Task to complete
Print the text of all the entries below line for line, without changing a word, and leave the pictures out of your answer.

*** Dataset entries ***

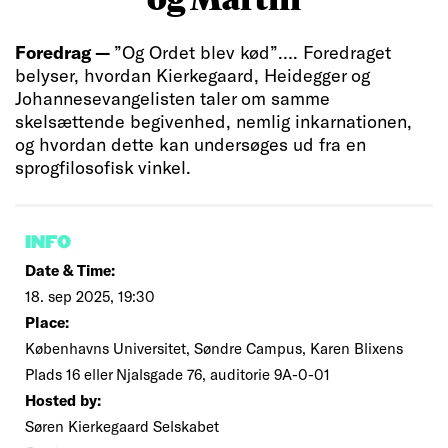
Foredrag —
”Og Ordet blev kød”…. Foredraget
belyser, hvordan Kierkegaard, Heidegger og
Johannesevangelisten taler om samme
skelsættende begivenhed, nemlig inkarnationen,
og hvordan dette kan undersøges ud fra en
sprogfilosofisk vinkel.
INFO
Date & Time:
18. sep 2025, 19:30
Place:
Københavns Universitet, Søndre Campus, Karen Blixens
Plads 16 eller Njalsgade 76, auditorie 9A-0-01
Hosted by:
Søren Kierkegaard Selskabet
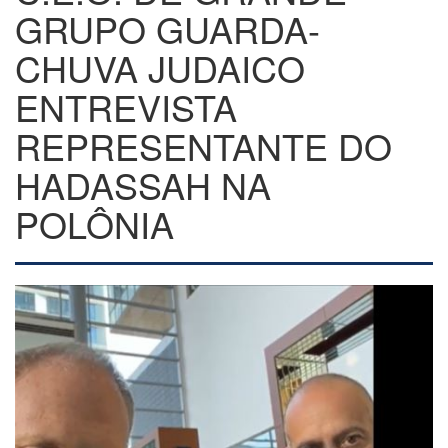
GRUPO GUARDA-
CHUVA JUDAICO
ENTREVISTA
REPRESENTANTE DO
HADASSAH NA
POLÔNIA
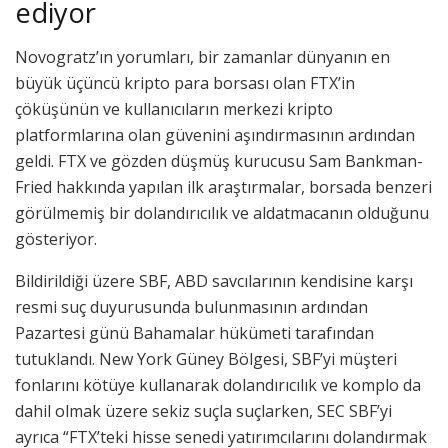
ediyor
Novogratz’ın yorumları, bir zamanlar dünyanın en
büyük üçüncü kripto para borsası olan FTX’in
çöküşünün ve kullanıcıların merkezi kripto
platformlarına olan güvenini aşındırmasının ardından
geldi. FTX ve gözden düşmüş kurucusu Sam Bankman-
Fried hakkında yapılan ilk araştırmalar, borsada benzeri
görülmemiş bir dolandırıcılık ve aldatmacanın olduğunu
gösteriyor.
Bildirildiği üzere SBF, ABD savcılarının kendisine karşı
resmi suç duyurusunda bulunmasının ardından
Pazartesi günü Bahamalar hükümeti tarafından
tutuklandı. New York Güney Bölgesi, SBF’yi müşteri
fonlarını kötüye kullanarak dolandırıcılık ve komplo da
dahil olmak üzere sekiz suçla suçlarken, SEC SBF’yi
ayrıca “FTX’teki hisse senedi yatırımcılarını dolandırmak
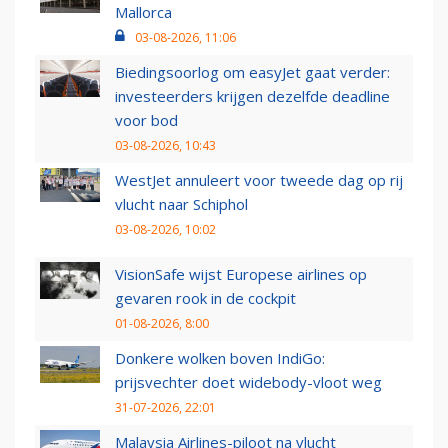
Mallorca
03-08-2026, 11:06
Biedingsoorlog om easyJet gaat verder:
investeerders krijgen dezelfde deadline
voor bod
03-08-2026, 10:43
WestJet annuleert voor tweede dag op rij
vlucht naar Schiphol
03-08-2026, 10:02
VisionSafe wijst Europese airlines op
gevaren rook in de cockpit
01-08-2026, 8:00
Donkere wolken boven IndiGo:
prijsvechter doet widebody-vloot weg
31-07-2026, 22:01
Malaysia Airlines-piloot na vlucht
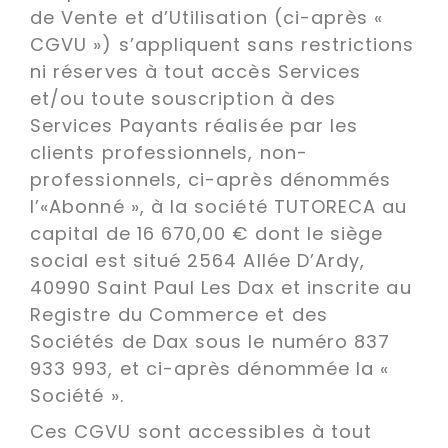
de Vente et d’Utilisation (ci-après «
CGVU ») s’appliquent sans restrictions
ni réserves à tout accès Services
et/ou toute souscription à des
Services Payants réalisée par les
clients professionnels, non-
professionnels, ci-après dénommés
l’«Abonné », à la société TUTORECA au
capital de 16 670,00 € dont le siège
social est situé 2564 Allée D’Ardy,
40990 Saint Paul Les Dax et inscrite au
Registre du Commerce et des
Sociétés de Dax sous le numéro 837
933 993, et ci-après dénommée la «
Société ».
Ces CGVU sont accessibles à tout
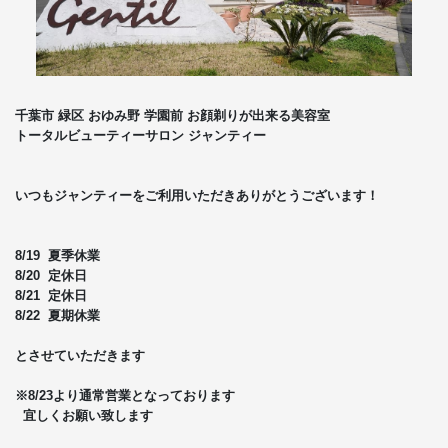
千葉市 緑区 おゆみ野 学園前 お顔剃りが出来る美容室
トータルビューティーサロン ジャンティー
いつもジャンティーをご利用いただきありがとうございます！
8/19 夏季休業
8/20 定休日
8/21 定休日
8/22 夏期休業
とさせていただきます
※8/23より通常営業となっております
宜しくお願い致します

*** End of Dataset entries ***

Result of the task
Foredrag —
”Og Ordet blev kød”…. Foredraget
belyser, hvordan Kierkegaard, Heidegger og
Johannesevangelisten taler om samme
skelsættende begivenhed, nemlig inkarnationen,
og hvordan dette kan undersøges ud fra en
sprogfilosofisk vinkel.
INFO
Date & Time:
18. sep 2025, 19:30
Place:
Københavns Universitet, Søndre Campus, Karen Blixens
Plads 16 eller Njalsgade 76, auditorie 9A-0-01
Hosted by:
Søren Kierkegaard Selskabet
GRUPO GUARDA-
CHUVA JUDAICO
ENTREVISTA
REPRESENTANTE DO
HADASSAH NA
POLÔNIA
ediyor
Novogratz’ın yorumları, bir zamanlar dünyanın en
büyük üçüncü kripto para borsası olan FTX’in
çöküşünün ve kullanıcıların merkezi kripto
platformlarına olan güvenini aşındırmasının ardından
geldi. FTX ve gözden düşmüş kurucusu Sam Bankman-
Fried hakkında yapılan ilk araştırmalar, borsada benzeri
görülmemiş bir dolandırıcılık ve aldatmacanın olduğunu
gösteriyor.
Bildirildiği üzere SBF, ABD savcılarının kendisine karşı
resmi suç duyurusunda bulunmasının ardından
Pazartesi günü Bahamalar hükümeti tarafından
tutuklandı. New York Güney Bölgesi, SBF’yi müşteri
fonlarını kötüye kullanarak dolandırıcılık ve komplo da
dahil olmak üzere sekiz suçla suçlarken, SEC SBF’yi
ayrıca “FTX’teki hisse senedi yatırımcılarını dolandırmak
Mallorca
03-08-2026, 11:06
Biedingsoorlog om easyJet gaat verder:
investeerders krijgen dezelfde deadline
voor bod
03-08-2026, 10:43
WestJet annuleert voor tweede dag op rij
vlucht naar Schiphol
03-08-2026, 10:02
VisionSafe wijst Europese airlines op
gevaren rook in de cockpit
01-08-2026, 8:00
Donkere wolken boven IndiGo:
prijsvechter doet widebody-vloot weg
31-07-2026, 22:01
Malaysia Airlines-piloot na vlucht
de Vente et d’Utilisation (ci-après «
CGVU ») s’appliquent sans restrictions
ni réserves à tout accès Services
et/ou toute souscription à des
Services Payants réalisée par les
clients professionnels, non-
professionnels, ci-après dénommés
l’«Abonné », à la société TUTORECA au
capital de 16 670,00 € dont le siège
social est situé 2564 Allée D’Ardy,
40990 Saint Paul Les Dax et inscrite au
Registre du Commerce et des
Sociétés de Dax sous le numéro 837
933 993, et ci-après dénommée la «
Société ».
Ces CGVU sont accessibles à tout
千葉市 緑区 おゆみ野 学園前 お顔剃りが出来る美容室
トータルビューティーサロン ジャンティー
いつもジャンティーをご利用いただきありがとうございます！
8/19 夏季休業
8/20 定休日
8/21 定休日
8/22 夏期休業
とさせていただきます
※8/23より通常営業となっております
宜しくお願い致します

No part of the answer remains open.